GEGEVEN OPDRACHT 1: Waar bevond de homunculus zich volgens de overtuiging in de middeleeuwen, zoals de tekst over het brein en het 'ik' vermeldt?
GEGEVEN OPDRACHT 2: Herschrijf in de tekst over het brein en het 'ik' het deel tussen "Kwintessens" en "belangrijk voor humanisme.", beide inbegrepen, en zet daarbij "epifyse" in de plaats van "pijnappelklier".

Kwintessens
Geschreven door Jean-Luc Mommaerts
  • 4298 keer bekeken
  • minuten leestijd
  • Reacties

19 november 2021 Ben ik dit of is het mijn brein?
Ik gebruik mijn hersenen, maar wie ben 'ik' zonder brein? Is het brein een instrument van 'ik'?
Zo ja, is 'ik' dan een soort van homunculus die ergens in een apart hokje in de hersenen aanwezig is, zij het anatomisch of functioneel? In de middeleeuwen was men ervan overtuigd dat die zich in de pijnappelklier bevond, een klein orgaan waarvan men de functie niet kende. Ondertussen weten we beter, maar in zekere zin heeft de idee van de homunculus het overleefd. Het zit verweven in de cultuur. Je vindt het terug in populaire media. In elk geval is het centraal mensbeeldbepalend en dus belangrijk voor humanisme.
De meeste mensen denken effectief alsof er een 'ik' zou bestaan, los van het brein. Een 'ik' dat, wie weet, hopelijk de hersenen overleeft. Dit 'ik' maakt zogezegd gebruik van het brein. De hersenen kunnen ziek zijn of defect, ongeacht het 'ik'. Uitspraken zoals 'Ik kan er niets aan doen. Het is mijn brein. Het zijn mijn hersenen die maken dat ik rook, dat ik overmatig eet …' zijn dan niet ver weg. Hierdoor raakt men een mogelijk schuldgevoel kwijt en helaas tegelijk ook verantwoordelijkheidszin en zelfredzaamheid.

OPGESLAGEN RECORDS:

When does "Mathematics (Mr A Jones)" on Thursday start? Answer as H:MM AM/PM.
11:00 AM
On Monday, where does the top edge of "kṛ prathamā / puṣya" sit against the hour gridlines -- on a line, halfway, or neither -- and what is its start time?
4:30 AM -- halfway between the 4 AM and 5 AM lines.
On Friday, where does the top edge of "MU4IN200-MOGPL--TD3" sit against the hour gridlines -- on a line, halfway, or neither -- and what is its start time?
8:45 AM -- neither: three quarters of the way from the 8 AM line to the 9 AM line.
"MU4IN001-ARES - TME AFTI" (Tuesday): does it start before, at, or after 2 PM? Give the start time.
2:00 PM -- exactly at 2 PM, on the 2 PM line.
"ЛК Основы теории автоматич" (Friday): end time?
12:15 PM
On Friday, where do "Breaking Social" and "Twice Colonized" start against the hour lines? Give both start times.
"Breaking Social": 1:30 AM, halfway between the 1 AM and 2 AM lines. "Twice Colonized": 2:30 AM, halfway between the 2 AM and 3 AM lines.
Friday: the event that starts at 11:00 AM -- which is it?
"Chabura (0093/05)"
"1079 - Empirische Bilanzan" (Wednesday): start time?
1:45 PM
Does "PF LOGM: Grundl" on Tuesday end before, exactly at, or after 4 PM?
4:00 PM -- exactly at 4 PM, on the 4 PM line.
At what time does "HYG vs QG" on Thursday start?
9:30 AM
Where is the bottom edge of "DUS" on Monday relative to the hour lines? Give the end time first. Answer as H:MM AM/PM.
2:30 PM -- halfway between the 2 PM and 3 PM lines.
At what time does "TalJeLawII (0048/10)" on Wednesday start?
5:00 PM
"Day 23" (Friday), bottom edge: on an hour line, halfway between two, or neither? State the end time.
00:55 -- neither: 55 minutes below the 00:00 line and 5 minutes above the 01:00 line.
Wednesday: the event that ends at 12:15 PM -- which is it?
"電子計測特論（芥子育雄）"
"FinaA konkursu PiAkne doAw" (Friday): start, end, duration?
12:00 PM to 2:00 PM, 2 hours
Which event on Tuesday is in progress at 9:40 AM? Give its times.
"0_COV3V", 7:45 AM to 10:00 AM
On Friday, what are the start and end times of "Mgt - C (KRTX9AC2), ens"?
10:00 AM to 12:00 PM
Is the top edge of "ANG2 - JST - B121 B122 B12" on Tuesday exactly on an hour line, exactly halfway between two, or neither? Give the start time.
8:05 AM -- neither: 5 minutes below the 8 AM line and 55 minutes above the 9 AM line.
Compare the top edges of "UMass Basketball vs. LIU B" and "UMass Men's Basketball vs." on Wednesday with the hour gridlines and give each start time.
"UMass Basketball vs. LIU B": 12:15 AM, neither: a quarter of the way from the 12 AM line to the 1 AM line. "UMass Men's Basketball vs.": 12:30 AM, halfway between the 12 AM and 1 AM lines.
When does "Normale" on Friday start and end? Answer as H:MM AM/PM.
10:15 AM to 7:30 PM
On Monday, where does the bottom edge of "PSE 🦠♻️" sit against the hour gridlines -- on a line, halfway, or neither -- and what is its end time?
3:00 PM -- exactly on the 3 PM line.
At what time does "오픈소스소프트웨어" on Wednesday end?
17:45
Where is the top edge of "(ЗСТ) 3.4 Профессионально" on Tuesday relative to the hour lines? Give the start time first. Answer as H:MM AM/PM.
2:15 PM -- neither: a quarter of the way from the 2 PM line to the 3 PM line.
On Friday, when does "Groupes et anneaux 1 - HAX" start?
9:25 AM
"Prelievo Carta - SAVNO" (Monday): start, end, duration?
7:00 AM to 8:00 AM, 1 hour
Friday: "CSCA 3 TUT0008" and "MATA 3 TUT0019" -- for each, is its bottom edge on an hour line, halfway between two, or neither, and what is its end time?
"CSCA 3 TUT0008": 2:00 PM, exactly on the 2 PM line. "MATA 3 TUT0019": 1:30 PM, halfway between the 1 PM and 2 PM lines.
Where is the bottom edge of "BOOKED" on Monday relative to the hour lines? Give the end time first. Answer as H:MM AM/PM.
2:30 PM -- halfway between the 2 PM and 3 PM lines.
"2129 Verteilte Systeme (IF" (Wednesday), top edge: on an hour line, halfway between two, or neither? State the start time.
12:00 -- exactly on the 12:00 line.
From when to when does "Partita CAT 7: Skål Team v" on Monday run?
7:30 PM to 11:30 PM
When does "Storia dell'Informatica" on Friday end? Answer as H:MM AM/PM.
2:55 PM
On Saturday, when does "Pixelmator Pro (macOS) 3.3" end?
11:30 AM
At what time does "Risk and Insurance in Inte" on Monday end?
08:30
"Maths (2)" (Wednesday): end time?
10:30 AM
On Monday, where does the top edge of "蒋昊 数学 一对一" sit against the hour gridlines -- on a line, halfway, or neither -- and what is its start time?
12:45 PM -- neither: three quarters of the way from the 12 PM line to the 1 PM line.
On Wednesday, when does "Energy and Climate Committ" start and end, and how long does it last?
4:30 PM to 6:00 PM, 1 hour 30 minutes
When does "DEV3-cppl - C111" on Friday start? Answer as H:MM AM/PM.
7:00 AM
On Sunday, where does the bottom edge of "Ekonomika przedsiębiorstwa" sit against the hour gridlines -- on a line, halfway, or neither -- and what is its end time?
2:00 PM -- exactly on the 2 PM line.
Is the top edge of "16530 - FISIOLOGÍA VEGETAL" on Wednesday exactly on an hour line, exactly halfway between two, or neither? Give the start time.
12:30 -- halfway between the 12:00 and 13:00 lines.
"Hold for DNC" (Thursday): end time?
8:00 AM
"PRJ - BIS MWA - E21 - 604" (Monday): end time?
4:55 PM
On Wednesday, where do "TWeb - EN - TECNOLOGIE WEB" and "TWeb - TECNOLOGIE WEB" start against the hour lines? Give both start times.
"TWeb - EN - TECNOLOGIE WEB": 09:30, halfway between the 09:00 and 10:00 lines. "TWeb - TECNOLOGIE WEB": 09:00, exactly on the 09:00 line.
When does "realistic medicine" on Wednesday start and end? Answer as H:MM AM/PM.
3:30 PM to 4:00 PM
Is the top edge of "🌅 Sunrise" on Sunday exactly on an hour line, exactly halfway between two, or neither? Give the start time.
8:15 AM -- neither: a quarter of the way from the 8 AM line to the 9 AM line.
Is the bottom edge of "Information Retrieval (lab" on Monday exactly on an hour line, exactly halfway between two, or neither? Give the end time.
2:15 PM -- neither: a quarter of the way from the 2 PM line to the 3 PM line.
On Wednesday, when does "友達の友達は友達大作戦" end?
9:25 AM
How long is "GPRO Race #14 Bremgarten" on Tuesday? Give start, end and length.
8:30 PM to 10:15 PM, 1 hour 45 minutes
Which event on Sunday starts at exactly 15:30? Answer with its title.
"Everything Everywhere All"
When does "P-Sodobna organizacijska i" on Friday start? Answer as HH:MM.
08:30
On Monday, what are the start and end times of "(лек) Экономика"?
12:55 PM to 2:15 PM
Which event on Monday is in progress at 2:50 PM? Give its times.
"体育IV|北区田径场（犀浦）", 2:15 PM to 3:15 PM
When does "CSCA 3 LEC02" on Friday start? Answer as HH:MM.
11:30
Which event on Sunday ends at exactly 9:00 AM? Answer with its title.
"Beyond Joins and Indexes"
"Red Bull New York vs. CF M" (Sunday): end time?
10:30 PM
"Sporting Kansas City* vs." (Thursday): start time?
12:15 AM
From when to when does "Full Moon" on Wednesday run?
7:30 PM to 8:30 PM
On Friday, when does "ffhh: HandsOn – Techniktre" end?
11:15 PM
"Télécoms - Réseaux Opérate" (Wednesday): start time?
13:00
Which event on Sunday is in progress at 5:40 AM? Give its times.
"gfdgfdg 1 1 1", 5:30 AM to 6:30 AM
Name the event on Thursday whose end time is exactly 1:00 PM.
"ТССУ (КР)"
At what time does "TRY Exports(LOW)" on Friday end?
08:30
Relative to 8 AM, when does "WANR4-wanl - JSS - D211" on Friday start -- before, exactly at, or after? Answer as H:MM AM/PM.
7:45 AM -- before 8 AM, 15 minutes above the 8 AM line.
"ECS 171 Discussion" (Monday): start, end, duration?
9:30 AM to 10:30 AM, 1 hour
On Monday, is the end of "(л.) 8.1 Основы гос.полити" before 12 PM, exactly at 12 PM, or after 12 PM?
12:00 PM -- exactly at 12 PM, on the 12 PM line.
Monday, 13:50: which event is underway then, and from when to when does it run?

VOLLEDIG ANTWOORD 1: In de pijnappelklier, een klein orgaan waarvan men de functie niet kende.

VOLLEDIG ANTWOORD 2:
Kwintessens
Geschreven door Jean-Luc Mommaerts
  • 4298 keer bekeken
  • minuten leestijd
  • Reacties

19 november 2021 Ben ik dit of is het mijn brein?
Ik gebruik mijn hersenen, maar wie ben 'ik' zonder brein? Is het brein een instrument van 'ik'?
Zo ja, is 'ik' dan een soort van homunculus die ergens in een apart hokje in de hersenen aanwezig is, zij het anatomisch of functioneel? In de middeleeuwen was men ervan overtuigd dat die zich in de epifyse bevond, een klein orgaan waarvan men de functie niet kende. Ondertussen weten we beter, maar in zekere zin heeft de idee van de homunculus het overleefd. Het zit verweven in de cultuur. Je vindt het terug in populaire media. In elk geval is het centraal mensbeeldbepalend en dus belangrijk voor humanisme.